Hi Andy, ---- On Tue, 09 Jun 2026 08:01:57 +0800 Andy Lutomirski <[email protected]> wrote --- > On Thu, May 28, 2026 at 4:05 AM Christian Brauner <[email protected]> wrote: > > > > On Thu, May 28, 2026 at 05:52:21PM +0800, Li Chen wrote: > > > Hi, > > > > > > This is an early RFC for an idea that is probably still rough in both the > > > UAPI and implementation details. Sorry for the rough edges; I am sending > > > it now to check whether this direction is worth pursuing and to get > > > feedback on the kernel/userspace boundary. > > > > The idea of having a builder api for exec isn't all that crazy. But it > > should simply be built on top of pidfds and thus pidfs itself instead. > > It has all the basic infrastructure in place already. Any implementation > > should also allow userspace to implement posix_spawn() on top of it. > > > > fd = pidfd_open(0, PIDFD_EMPTY /* or better name */) > > > > pidfd_config(fd, ...) // modeled similar to fsconfig() > > > > After contemplating this for a bit... why pidfd? Doesn't a pidfd > refer to an actual process that is, or at least was, running? This > new thing is a process that we are contemplating spawning. I can > imagine that basically all pidfd APIs would be a bit confused by the > nonexistence of the process in question. >
Yes, I think that is a real concern.
In my current local WIP I tried to keep that distinction explicit.
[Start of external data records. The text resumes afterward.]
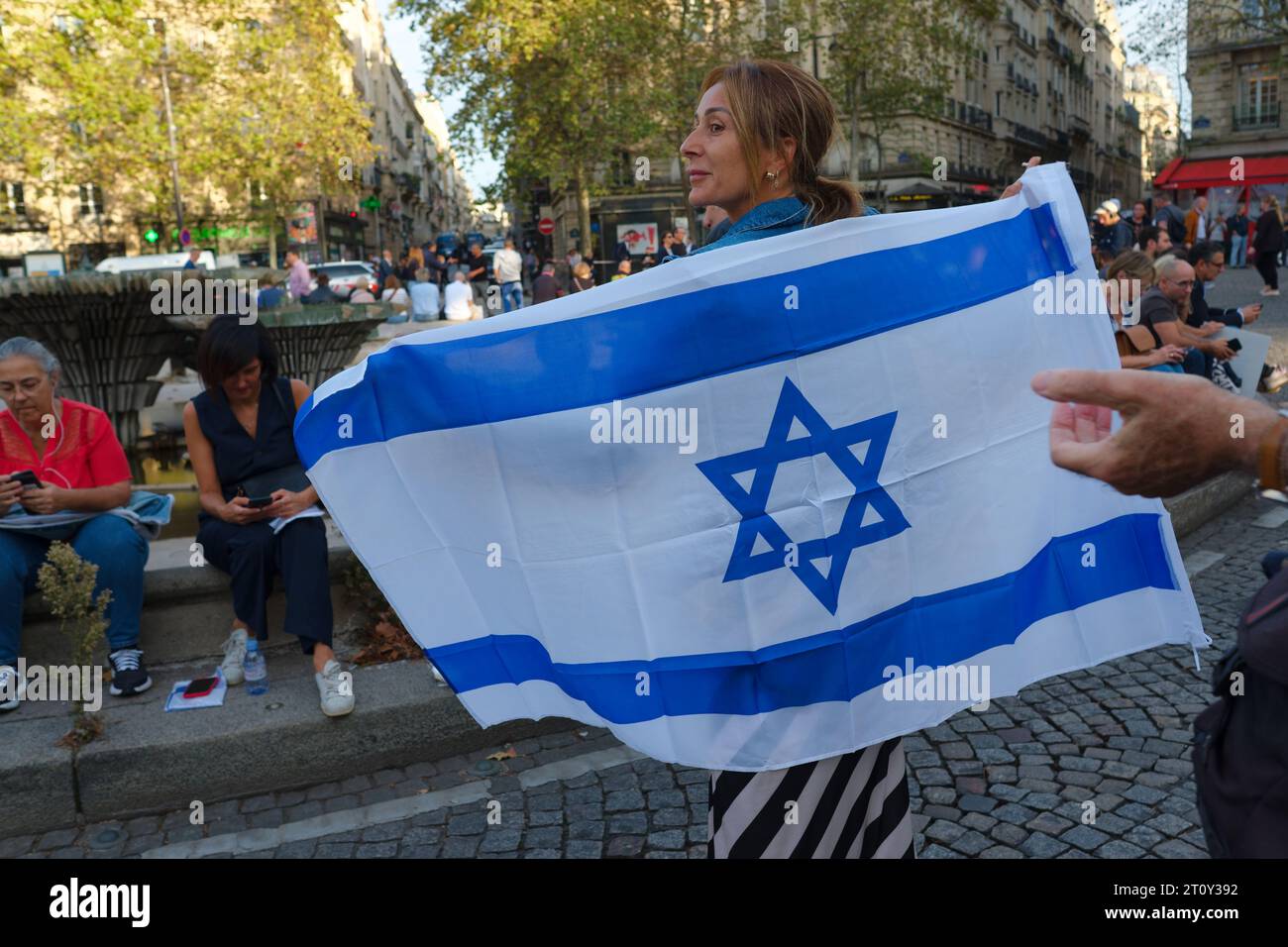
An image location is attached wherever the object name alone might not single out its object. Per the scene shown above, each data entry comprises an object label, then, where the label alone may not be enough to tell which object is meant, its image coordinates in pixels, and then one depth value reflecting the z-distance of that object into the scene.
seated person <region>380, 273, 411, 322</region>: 23.19
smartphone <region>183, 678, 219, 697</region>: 4.56
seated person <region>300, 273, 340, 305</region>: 22.62
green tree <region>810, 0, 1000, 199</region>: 39.81
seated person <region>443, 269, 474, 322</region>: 20.11
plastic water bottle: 4.59
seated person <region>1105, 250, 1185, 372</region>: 7.76
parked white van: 24.56
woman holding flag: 2.32
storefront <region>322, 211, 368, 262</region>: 63.81
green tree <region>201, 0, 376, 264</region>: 35.94
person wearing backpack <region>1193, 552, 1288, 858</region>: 1.47
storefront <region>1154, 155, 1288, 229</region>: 45.84
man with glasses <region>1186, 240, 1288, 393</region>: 9.91
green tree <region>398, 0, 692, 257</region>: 34.00
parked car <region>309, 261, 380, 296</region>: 33.34
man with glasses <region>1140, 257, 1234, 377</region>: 8.24
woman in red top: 4.59
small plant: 4.17
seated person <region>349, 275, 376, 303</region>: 21.61
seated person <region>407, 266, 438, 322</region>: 21.39
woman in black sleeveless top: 4.68
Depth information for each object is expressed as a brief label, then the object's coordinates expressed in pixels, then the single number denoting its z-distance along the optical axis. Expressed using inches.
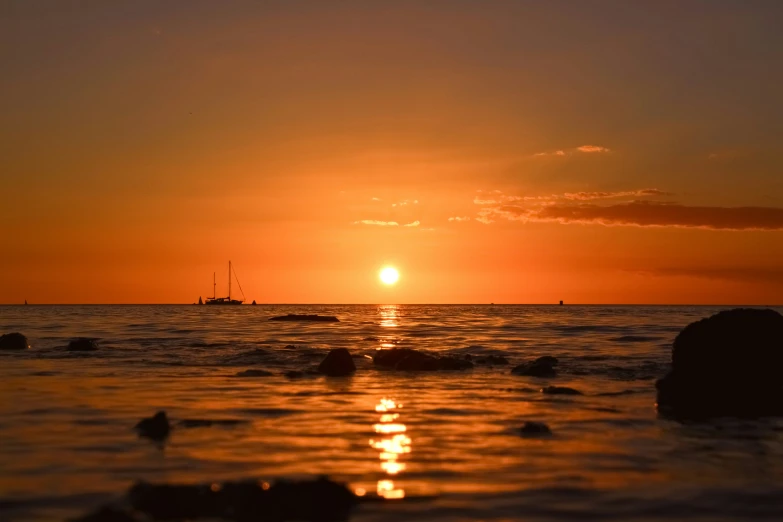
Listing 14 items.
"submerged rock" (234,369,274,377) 966.4
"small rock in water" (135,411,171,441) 522.9
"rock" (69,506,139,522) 309.1
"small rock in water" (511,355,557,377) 1003.9
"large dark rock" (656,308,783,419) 799.7
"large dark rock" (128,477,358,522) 331.9
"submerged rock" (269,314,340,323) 3382.1
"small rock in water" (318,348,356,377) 1011.9
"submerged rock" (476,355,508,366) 1171.9
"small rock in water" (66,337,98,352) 1327.4
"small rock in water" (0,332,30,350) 1387.8
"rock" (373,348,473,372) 1087.6
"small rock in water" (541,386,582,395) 800.9
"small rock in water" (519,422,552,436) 551.8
pidfd_spawn_open() returns a pidfs-backed builder fd, not a normal pidfd
referring to a process. The builder fd is allocated as an anonymous pidfs
file with builder-specific file operations:
file = pidfs_alloc_anon_file("[pidfd_spawn]",
&pidfd_spawn_builder_fops, builder,
O_RDWR);
and the normal pidfd helpers still reject it because it does not use the
ordinary pidfd file operations:
struct pid *pidfd_pid(const struct file *file)
{
if (file->f_op != &pidfs_file_operations)
return ERR_PTR(-EBADF);
return file_inode(file)->i_private;
}
So the current split is:
builder_fd = pidfd_spawn_open(...); /* builder object */
pidfd_config(builder_fd, ...);
child_pidfd = pidfd_spawn_run(builder_fd, ...); /* real pidfd */
Only the last fd is a normal pidfd for an actual child process. The
builder fd is only accepted by the builder operations.
This avoids having to define what waitid(P_PIDFD), pidfd_send_signal(),
pidfd_getfd(), poll(), etc. mean before the process exists. The downside
is that it adds a separate open-style entry point and is less uniform than
the pidfd_open(0, PIDFD_EMPTY) spelling Christian sketched.
If people think there is a better way to represent the pre-spawn builder
state, or if the preference is to integrate it directly into pidfd_open()
with an explicit empty/future-pidfd state, I would be happy to discuss
that.
Regards,
Li